In the NFL, the day after a full slate of games is what we like to call "Over-reaction Monday". If your team wins, the talking heads on sports radio and TV are debating which jersey color they should wear in the Super Bowl--because it is clear that no one is going to beat them the rest of the season. If your team loses, the talking heads on sports radio and TV are calling for the firing of the head coach and the general manager while trying to find one more game on the schedule they might have a chance to win. It's the nature of the sport--since there really is nothing to do but rehash what happened yesterday because another contest is a week away yet.
Welcome to the "Over-reaction Tuesday" of the political world. The 24-hour news channels will be filled with "post Iowa Caucus analysis" for at least the next two or three days--as "experts" pore over the results of voting done by about 15% of eligible voters in that state in an archaic and exclusionary format. But that certainly won't prevent everyone from making broad pronouncements. Well here are my impressions from last night's festivities:
Hillary Clinton is really disliked by a lot of people in Iowa. Consider that the anointed candidate by the Democratic Party Machine was barely able to beat an avowed Socialist from a state with an even smaller population than Iowa. Just like Barack Obama in 2008, Bernie Sanders benefited from the "anyone but Hillary" mindset within the Iowa Democratic party to make it s close race.
There are a lot of Republicans in Iowa that vote based on religion. Ted Cruz is the "Evangelical Candidate" this time around. Just like Rick Santorum was in 2012 when he won in Iowa (and nowhere else) and just like Mike Huckabee was in 2008 when he won in Iowa (and nowhere else). Apparently, Huckabee wasn't "Evangelical enough" this time around--since he got less than three percent support and immediately dropped out of the race.

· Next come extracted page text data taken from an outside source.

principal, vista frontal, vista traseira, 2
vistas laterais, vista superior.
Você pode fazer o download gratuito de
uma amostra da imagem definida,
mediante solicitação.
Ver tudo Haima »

You don't win elections just because you are famous. "The Celebrity Candidate" Donald Trump is likely wondering how he lost to Ted Cruz (and almost to Marco Rubio as well) last night. Trump is famous. Trump is on TV all the time. Trump talks louder than everyone else. How could Trump have lost? The answer is simple, he didn't put in the work. He didn't do the coffee shop "listening sessions". He didn't do the fairs. He didn't call the supporters on Caucus Day to remind them to bring as many people as they could with them Monday night. Trump thought he could just show up, be famous and win. And with no real party infrastructure support behind him to do that kind of real "grassroots work"--his poll numbers in other states likely won't equal ballot box success either.